Sometimes I judge people. Not aloud but in my mind I often find myself automatically judging people for the way they speak, dress, wear their hair or make-up, treat their children, etc, etc, etc. I do not think I am better than others, and overall I am quite friendly to all types of people. So why do I judge people?

This past Saturday while shopping for my nephew’s first birthday gift I saw a woman with two children: a girl of about 7 and a toddler boy. The girl was quiet, well mannered and doing her best to mother the toddler who was screaming and having constant tantrums. The mother looked distressed to say the least. She was overweight – now I have gained a few pounds myself, but she was just sloppy and poorly dressed – was not wearing any make-up which she could have used, oily hair, and had a look of pure panic in her eyes. These are all the things I was thinking about her when I first saw her. Our paths crossed several times throughout the store as the boy ran wild, screaming and crying and ran into me more than once. I love children, so this never angered me. I felt sorry for the little boy and just wanted to give him a hug. Admittedly I was already sad and feeling sorry for myself while shopping for my nephew’s gift. I love baby O so much, but I could not block the intense feeling of sadness that reminded me I was not shopping for a child of my own. The child I am unable to conceive. I kept asking myself why isn’t this mother comforting her child?
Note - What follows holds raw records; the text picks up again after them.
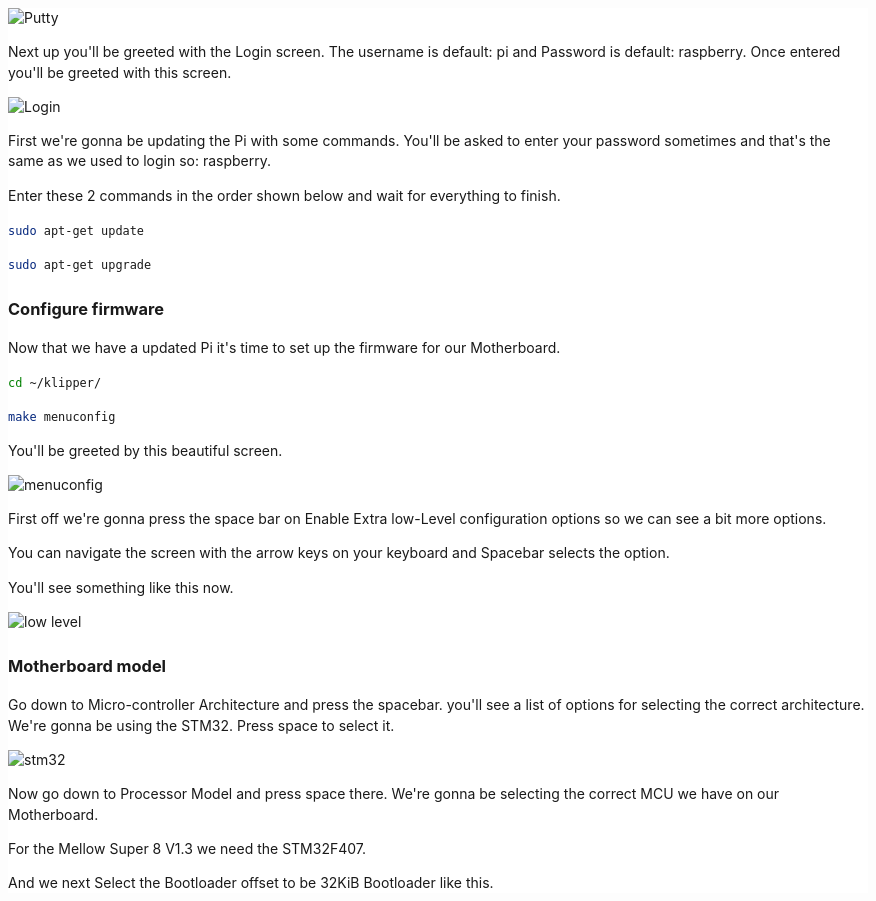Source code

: ![Putty](../../assets/images/manual/vz235_printed/electronics/Firmware/Putty.PNG)

Next up you'll be greeted with the Login screen. The username is default: pi and Password is default: raspberry. Once entered you'll be greeted with this screen.

![Login](../../assets/images/manual/vz235_printed/electronics/Firmware/login.PNG)

First we're gonna be updating the Pi with some commands. You'll be asked to enter your password sometimes and that's the same as we used to login so: raspberry.

Enter these 2 commands in the order shown below and wait for everything to finish.

```bash
sudo apt-get update
```

```bash
sudo apt-get upgrade
```

### Configure firmware

Now that we have a updated Pi it's time to set up the firmware for our Motherboard.

```bash
cd ~/klipper/
```

```bash
make menuconfig
```

You'll be greeted by this beautiful screen.

![menuconfig](../../assets/images/manual/vz235_printed/electronics/Firmware/menuconfig.PNG)

First off we're gonna press the space bar on Enable Extra low-Level configuration options so we can see a bit more options.

You can navigate the screen with the arrow keys on your keyboard and Spacebar selects the option.

You'll see something like this now.

![low level](../../assets/images/manual/vz235_printed/electronics/Firmware/extra_low_level.PNG)

### Motherboard model

Go down to Micro-controller Architecture and press the spacebar. you'll see a list of options for selecting the correct architecture. We're gonna be using the STM32. Press space to select it.

![stm32](../../assets/images/manual/vz235_printed/electronics/Firmware/STM32.PNG)

Now go down to Processor Model and press space there. We're gonna be selecting the correct MCU we have on our Motherboard.

For the Mellow Super 8 V1.3 we need the STM32F407.

And we next Select the Bootloader offset to be 32KiB Bootloader like this.
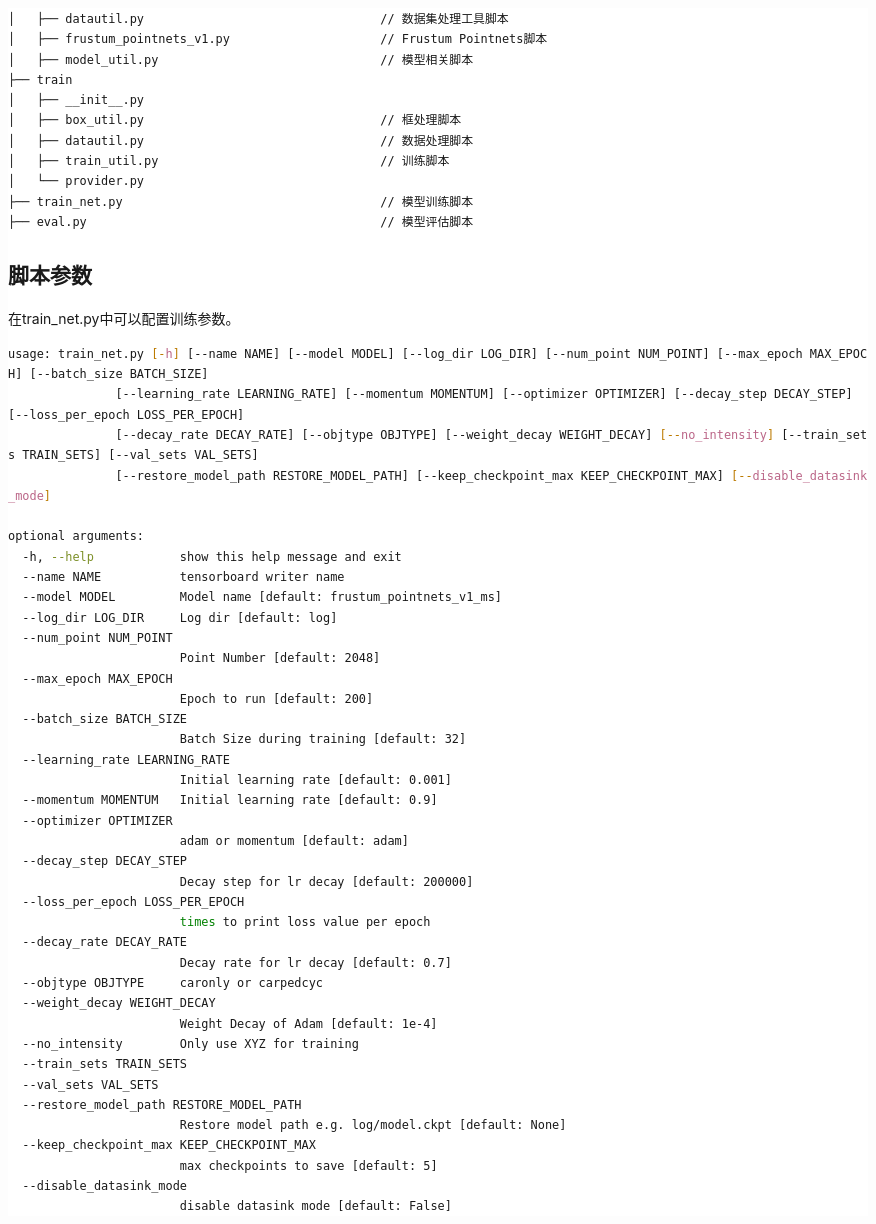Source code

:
 ```bash
│   ├── datautil.py                                 // 数据集处理工具脚本
│   ├── frustum_pointnets_v1.py                     // Frustum Pointnets脚本
│   ├── model_util.py                               // 模型相关脚本
├── train
│   ├── __init__.py
│   ├── box_util.py                                 // 框处理脚本
│   ├── datautil.py                                 // 数据处理脚本
│   ├── train_util.py                               // 训练脚本
│   └── provider.py
├── train_net.py                                    // 模型训练脚本
├── eval.py                                         // 模型评估脚本
```

## 脚本参数

在train_net.py中可以配置训练参数。

```bash
usage: train_net.py [-h] [--name NAME] [--model MODEL] [--log_dir LOG_DIR] [--num_point NUM_POINT] [--max_epoch MAX_EPOCH] [--batch_size BATCH_SIZE]
               [--learning_rate LEARNING_RATE] [--momentum MOMENTUM] [--optimizer OPTIMIZER] [--decay_step DECAY_STEP] [--loss_per_epoch LOSS_PER_EPOCH]
               [--decay_rate DECAY_RATE] [--objtype OBJTYPE] [--weight_decay WEIGHT_DECAY] [--no_intensity] [--train_sets TRAIN_SETS] [--val_sets VAL_SETS]
               [--restore_model_path RESTORE_MODEL_PATH] [--keep_checkpoint_max KEEP_CHECKPOINT_MAX] [--disable_datasink_mode]

optional arguments:
  -h, --help            show this help message and exit
  --name NAME           tensorboard writer name
  --model MODEL         Model name [default: frustum_pointnets_v1_ms]
  --log_dir LOG_DIR     Log dir [default: log]
  --num_point NUM_POINT
                        Point Number [default: 2048]
  --max_epoch MAX_EPOCH
                        Epoch to run [default: 200]
  --batch_size BATCH_SIZE
                        Batch Size during training [default: 32]
  --learning_rate LEARNING_RATE
                        Initial learning rate [default: 0.001]
  --momentum MOMENTUM   Initial learning rate [default: 0.9]
  --optimizer OPTIMIZER
                        adam or momentum [default: adam]
  --decay_step DECAY_STEP
                        Decay step for lr decay [default: 200000]
  --loss_per_epoch LOSS_PER_EPOCH
                        times to print loss value per epoch
  --decay_rate DECAY_RATE
                        Decay rate for lr decay [default: 0.7]
  --objtype OBJTYPE     caronly or carpedcyc
  --weight_decay WEIGHT_DECAY
                        Weight Decay of Adam [default: 1e-4]
  --no_intensity        Only use XYZ for training
  --train_sets TRAIN_SETS
  --val_sets VAL_SETS
  --restore_model_path RESTORE_MODEL_PATH
                        Restore model path e.g. log/model.ckpt [default: None]
  --keep_checkpoint_max KEEP_CHECKPOINT_MAX
                        max checkpoints to save [default: 5]
  --disable_datasink_mode
                        disable datasink mode [default: False]

```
I had just experienced one of the roughest weeks of my life but only a handful of people knew about this. If you looked at me in the store that day, you would think here is a woman who is well dressed, happy, and has her life together. Appearances are so very deceiving. I had not been able to eat for days because I was so sick with stress and had actually lost some weight and looked good in my clothes that day. Astonishing what the right make-up can do to conceal dark circles under the eyes. Add a little mascara, blush, and lip gloss, plaster a smile on my face, and I looked like a new person. The way I looked outside was completely opposite of what was going on inside.

I typically break down and look my worst in private. Staying strong, cheering up others, and never showing weakness is very important to me. No one outside of about three people ever asks me if I am okay because I appear to be strong. If you could peel back the layers, I would look worse on the inside than that poor mother did on the outside. Who am I to judge? I was jealous of that woman who did not have it together because she has something God is not ready for me to have.

I went to church the next day, and the priest could not have given a more powerful message for me. I sat there crying silently with tears running down my face. Even as my husband asked if I was okay and tried to comfort me, I held my breath to stop the tears and keep it together. Sometimes it is okay to not be okay.